== Instrucciones ==
¿Puedes copiar de forma literal el fragmento de la crónica sobre Ulises Toirac que va entre "Ulises, fiel a" y "por los suelos.", ambos incluidos?

¡Olvídate del calor! Ulises Toirac cuenta la odisea para llegar al hospital con 2% de batería

Ulises Toirac narra su agotadora caminata y viaje en riquimbili al hospital en La Habana, destacando el calor extremo y un gesto solidario.

¡Oye esto pa' que veas! El humorista cubano Ulises Toirac nos trae una crónica que te quita el aliento, contada con su estilo único: una mezcla de bochinche, sudor y carcajada. Imagínate, el hombre va pa'l hospital Fajardo en La Habana a ver a un familiar, pero no es un paseíto cualquiera, ¡es julio en La Habana, papá!

El calor aprieta que da gusto, y andar por la ciudad al mediodía es más duro que pelar mango verde con los dientes. Donde antes llegabas en un santiamén, ahora te las ves negras, ¡toda una aventura digna de un libro de esos que uno no se cree!

Dónde y cuándo la cosa se pone caliente

Esto pasó en La Habana, bajo el solazo de julio. Toirac tiene que ir y venir del hospital Fajardo varios días, cargando cosas pa' allá y pa'cá. La cosa está que no da pa' gastar mucho en transporte, así que toca combinar la buena y vieja caminata con los famosos riquimbilis, esos carritos que ahora salvan la patria en la calle.

El pobre Ulises, con la loma sacándole el bofe, sentía que los tenis le pesaban como dos kilos, ¡imagínate el cuadro! El calor y el esfuerzo se juntan pa' hacer de un simple viaje una prueba de resistencia.

¿Y a quién le importa este sudor?

¡A todos los que viven en Cuba, mi gente! Esto no es solo el relato de un artista, es el pan de cada día para miles de cubanos. Con el transporte como está, y el calor que te derrite, moverse por la ciudad se convierte en una hazaña. Los riquimbilis ayudan, sí, pero pa' muchos, hasta eso es un lujo, y toca seguir apretándose las sandalias y caminar lo que no está escrito.

Es la realidad que nos toca: lidiar con las dificultades pa' poder atender a los nuestros, y ver cómo cada peso cuenta cuando se trata de salud.

¿Qué dicen las partes? El chofer y el artista

Bueno, aquí tenemos dos protagonistas: Ulises, con su cuento de sudor y esfuerzo, y un chofer de riquimbili que se robó el show. Cuando el conductor reconoció a Toirac, le dijo algo así como: "Tú me has hecho reír un montón en mi vida, ¿cómo te voy a cobrar ahora?". ¡Imagínate! El tipo no quiso cobrarle el viaje, lo vio como un regalo, un placer poder ayudar a alguien que le ha dado tantas alegrías.

Ulises, fiel a su estilo, quiso pagarle porque "es su trabajo", pero el chofer no cedió. Un gesto de humanidad que conmovió al humorista en medio de su agotamiento y preocupación.

¿Y ahora qué? El futuro en pausa

Toirac llegó a la cima de la cuesta, resumiendo su estado con una frase que quedó para la historia: "Derretío y con 2 % de carga corporal". Un reflejo de cómo se sienten muchos en la isla: agotados, pero con el espíritu de seguir adelante, incluso cuando la energía está por los suelos.

La gente respondió con mensajes de apoyo, deseando pronta recuperación y ofreciendo ayuda. La publicación se llenó de comentarios de cubanos que se sentían identificados con esta realidad, donde el calor, las dificultades y la solidaridad se entrelazan en el día a día. Un cuadro vivo de la Cuba actual, contado con alma y gracia.

== Datos registrados ==
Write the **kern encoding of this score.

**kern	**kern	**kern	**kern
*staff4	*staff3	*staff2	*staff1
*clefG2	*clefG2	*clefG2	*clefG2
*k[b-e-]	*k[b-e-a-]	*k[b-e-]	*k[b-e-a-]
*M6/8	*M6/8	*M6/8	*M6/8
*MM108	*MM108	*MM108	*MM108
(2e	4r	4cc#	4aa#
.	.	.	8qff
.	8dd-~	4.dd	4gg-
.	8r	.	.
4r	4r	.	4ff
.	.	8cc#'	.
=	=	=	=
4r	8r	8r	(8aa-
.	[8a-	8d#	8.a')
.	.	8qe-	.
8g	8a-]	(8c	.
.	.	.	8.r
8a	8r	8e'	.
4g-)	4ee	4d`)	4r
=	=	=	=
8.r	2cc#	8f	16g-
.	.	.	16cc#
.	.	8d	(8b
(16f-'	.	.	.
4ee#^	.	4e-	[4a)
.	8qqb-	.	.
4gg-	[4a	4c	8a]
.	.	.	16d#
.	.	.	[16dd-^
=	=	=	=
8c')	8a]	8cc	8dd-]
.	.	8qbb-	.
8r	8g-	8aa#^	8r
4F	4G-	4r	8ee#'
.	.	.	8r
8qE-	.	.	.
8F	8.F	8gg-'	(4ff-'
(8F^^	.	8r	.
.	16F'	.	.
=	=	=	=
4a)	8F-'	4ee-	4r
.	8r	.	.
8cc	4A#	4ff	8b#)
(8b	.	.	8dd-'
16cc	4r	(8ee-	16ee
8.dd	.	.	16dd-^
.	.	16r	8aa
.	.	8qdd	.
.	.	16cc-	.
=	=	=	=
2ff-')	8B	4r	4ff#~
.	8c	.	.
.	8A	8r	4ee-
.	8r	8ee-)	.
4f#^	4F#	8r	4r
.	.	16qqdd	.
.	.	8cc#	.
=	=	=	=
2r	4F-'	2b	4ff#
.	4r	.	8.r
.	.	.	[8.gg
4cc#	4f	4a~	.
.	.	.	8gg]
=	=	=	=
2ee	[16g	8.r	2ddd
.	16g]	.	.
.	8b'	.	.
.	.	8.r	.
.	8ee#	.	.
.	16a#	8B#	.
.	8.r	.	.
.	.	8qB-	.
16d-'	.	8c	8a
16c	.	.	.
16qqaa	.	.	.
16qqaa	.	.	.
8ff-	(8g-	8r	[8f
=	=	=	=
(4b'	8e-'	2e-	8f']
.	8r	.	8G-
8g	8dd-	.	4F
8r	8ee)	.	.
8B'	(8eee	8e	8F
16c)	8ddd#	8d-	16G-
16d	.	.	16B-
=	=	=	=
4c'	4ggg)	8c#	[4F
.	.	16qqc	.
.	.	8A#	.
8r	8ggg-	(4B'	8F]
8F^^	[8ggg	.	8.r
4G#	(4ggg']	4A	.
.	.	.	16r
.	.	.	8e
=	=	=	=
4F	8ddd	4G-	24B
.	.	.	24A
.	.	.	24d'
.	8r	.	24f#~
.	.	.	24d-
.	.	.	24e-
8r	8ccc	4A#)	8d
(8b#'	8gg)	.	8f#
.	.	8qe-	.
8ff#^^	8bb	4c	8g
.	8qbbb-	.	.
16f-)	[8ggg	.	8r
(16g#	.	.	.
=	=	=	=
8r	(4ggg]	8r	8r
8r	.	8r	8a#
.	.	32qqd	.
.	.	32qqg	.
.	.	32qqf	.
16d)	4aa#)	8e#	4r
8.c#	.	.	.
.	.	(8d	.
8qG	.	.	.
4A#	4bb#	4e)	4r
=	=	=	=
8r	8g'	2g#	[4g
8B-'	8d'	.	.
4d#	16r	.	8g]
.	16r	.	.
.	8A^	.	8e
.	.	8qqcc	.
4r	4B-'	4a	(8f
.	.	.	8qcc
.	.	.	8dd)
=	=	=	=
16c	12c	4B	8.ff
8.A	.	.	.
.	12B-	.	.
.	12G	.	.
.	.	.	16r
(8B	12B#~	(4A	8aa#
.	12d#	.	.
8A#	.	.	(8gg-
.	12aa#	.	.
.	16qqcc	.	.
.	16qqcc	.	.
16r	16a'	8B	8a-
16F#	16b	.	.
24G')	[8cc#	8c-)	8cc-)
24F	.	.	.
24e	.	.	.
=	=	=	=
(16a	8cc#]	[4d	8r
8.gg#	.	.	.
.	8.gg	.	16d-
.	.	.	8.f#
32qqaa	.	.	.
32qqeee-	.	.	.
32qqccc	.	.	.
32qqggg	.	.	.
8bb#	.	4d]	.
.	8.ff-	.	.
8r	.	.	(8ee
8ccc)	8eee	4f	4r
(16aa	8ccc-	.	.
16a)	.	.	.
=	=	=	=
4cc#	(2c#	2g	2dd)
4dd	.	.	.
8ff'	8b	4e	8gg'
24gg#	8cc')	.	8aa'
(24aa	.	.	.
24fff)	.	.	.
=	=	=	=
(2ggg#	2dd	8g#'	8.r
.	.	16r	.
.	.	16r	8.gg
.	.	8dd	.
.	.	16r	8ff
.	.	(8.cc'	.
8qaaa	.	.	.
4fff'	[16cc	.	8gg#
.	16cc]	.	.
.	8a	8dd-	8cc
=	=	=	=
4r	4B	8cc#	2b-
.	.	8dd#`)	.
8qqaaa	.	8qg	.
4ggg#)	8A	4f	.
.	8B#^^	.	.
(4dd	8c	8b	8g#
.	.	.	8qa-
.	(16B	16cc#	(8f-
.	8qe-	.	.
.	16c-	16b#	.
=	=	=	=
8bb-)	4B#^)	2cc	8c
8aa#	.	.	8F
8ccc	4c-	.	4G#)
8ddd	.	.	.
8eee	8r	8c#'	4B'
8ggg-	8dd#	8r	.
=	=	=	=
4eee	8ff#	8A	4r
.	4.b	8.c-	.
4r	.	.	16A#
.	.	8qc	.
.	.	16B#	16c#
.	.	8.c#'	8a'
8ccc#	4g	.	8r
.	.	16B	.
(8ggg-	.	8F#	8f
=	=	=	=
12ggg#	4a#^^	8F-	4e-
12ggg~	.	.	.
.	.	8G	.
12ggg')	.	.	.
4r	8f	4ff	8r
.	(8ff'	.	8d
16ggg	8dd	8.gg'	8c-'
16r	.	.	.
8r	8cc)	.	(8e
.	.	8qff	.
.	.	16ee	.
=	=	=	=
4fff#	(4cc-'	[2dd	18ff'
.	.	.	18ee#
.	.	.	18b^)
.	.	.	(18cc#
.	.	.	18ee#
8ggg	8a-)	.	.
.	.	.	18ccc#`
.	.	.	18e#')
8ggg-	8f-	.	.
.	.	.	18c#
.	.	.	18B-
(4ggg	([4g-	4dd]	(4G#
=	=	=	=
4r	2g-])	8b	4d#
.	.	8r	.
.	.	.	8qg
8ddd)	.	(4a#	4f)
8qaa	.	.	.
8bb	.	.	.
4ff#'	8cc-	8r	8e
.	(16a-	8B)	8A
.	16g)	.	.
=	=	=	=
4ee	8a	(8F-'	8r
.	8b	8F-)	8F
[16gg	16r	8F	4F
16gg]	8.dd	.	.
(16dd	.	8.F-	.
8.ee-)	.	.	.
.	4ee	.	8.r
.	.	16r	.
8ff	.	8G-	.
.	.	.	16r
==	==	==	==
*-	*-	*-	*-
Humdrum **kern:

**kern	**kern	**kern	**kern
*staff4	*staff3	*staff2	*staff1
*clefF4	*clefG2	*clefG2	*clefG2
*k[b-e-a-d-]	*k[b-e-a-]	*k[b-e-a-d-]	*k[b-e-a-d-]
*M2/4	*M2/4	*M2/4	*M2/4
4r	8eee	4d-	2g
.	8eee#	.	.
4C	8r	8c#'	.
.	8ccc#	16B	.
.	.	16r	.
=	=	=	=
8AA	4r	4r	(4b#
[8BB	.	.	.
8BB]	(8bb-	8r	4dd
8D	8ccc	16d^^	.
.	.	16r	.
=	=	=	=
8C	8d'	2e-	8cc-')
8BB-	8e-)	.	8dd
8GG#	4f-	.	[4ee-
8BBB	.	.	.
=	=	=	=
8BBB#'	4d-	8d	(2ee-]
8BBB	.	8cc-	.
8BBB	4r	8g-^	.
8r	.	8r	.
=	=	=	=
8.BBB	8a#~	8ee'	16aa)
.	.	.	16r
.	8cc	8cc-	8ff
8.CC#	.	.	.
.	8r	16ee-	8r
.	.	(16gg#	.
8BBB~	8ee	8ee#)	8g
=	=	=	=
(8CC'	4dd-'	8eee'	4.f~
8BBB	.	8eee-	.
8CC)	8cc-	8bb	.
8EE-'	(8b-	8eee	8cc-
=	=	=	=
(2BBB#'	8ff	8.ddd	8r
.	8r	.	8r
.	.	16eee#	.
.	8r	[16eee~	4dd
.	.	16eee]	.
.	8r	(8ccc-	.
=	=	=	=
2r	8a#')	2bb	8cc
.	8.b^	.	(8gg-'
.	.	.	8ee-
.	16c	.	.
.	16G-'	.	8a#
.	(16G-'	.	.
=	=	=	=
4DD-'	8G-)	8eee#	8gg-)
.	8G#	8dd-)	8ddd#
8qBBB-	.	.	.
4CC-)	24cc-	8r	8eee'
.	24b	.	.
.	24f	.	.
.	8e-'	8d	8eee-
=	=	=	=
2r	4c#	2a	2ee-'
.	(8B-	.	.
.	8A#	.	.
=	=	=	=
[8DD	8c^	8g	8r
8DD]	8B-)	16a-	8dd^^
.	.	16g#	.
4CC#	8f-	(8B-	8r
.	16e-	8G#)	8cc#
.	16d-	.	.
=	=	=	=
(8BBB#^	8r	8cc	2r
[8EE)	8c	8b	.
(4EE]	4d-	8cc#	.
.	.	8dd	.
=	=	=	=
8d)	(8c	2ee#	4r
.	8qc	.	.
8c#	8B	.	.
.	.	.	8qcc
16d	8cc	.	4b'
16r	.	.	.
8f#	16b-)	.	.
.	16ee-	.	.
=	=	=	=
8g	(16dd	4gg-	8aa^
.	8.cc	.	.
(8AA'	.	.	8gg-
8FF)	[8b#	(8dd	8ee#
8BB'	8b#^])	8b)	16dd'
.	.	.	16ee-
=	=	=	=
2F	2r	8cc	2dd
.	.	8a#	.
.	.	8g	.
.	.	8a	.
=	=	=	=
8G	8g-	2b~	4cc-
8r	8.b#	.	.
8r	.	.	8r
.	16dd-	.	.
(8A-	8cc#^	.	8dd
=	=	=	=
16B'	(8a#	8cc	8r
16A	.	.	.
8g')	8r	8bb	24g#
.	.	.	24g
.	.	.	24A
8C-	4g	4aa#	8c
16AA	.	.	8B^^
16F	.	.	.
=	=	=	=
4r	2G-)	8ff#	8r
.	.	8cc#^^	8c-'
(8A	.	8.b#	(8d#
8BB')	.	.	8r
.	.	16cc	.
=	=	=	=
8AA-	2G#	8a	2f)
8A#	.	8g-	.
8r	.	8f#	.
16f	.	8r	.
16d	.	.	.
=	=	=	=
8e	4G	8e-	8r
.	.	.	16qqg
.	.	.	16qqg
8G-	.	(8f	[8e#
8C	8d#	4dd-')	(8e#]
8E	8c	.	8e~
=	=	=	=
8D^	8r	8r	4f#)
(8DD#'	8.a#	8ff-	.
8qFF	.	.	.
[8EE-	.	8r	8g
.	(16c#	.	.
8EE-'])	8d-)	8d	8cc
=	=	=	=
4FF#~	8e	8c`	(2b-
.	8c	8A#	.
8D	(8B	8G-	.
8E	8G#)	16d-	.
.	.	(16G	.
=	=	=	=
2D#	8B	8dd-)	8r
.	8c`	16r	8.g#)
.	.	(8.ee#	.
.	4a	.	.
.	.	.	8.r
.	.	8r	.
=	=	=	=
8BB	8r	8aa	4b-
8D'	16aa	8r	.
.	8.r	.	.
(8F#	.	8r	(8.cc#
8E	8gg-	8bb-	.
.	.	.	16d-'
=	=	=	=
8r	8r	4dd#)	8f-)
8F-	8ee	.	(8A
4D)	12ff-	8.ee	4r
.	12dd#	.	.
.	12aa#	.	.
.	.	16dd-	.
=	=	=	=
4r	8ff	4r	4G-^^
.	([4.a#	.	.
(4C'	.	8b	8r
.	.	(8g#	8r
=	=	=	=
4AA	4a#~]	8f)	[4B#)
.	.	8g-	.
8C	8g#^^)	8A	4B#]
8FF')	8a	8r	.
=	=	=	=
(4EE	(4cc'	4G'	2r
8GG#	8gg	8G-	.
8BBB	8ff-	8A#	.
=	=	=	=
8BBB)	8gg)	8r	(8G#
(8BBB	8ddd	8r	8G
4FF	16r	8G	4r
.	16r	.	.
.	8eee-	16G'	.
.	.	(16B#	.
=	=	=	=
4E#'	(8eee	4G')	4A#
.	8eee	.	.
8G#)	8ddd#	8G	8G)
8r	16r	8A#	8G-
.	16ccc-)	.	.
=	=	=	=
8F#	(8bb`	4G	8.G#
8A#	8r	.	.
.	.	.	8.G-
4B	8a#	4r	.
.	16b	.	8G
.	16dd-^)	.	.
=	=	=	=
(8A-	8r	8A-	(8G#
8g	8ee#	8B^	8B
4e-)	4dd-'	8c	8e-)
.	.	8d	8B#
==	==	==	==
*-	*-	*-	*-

== Resultado ==
Ulises, fiel a su estilo, quiso pagarle porque "es su trabajo", pero el chofer no cedió. Un gesto de humanidad que conmovió al humorista en medio de su agotamiento y preocupación.

¿Y ahora qué? El futuro en pausa

Toirac llegó a la cima de la cuesta, resumiendo su estado con una frase que quedó para la historia: "Derretío y con 2 % de carga corporal". Un reflejo de cómo se sienten muchos en la isla: agotados, pero con el espíritu de seguir adelante, incluso cuando la energía está por los suelos.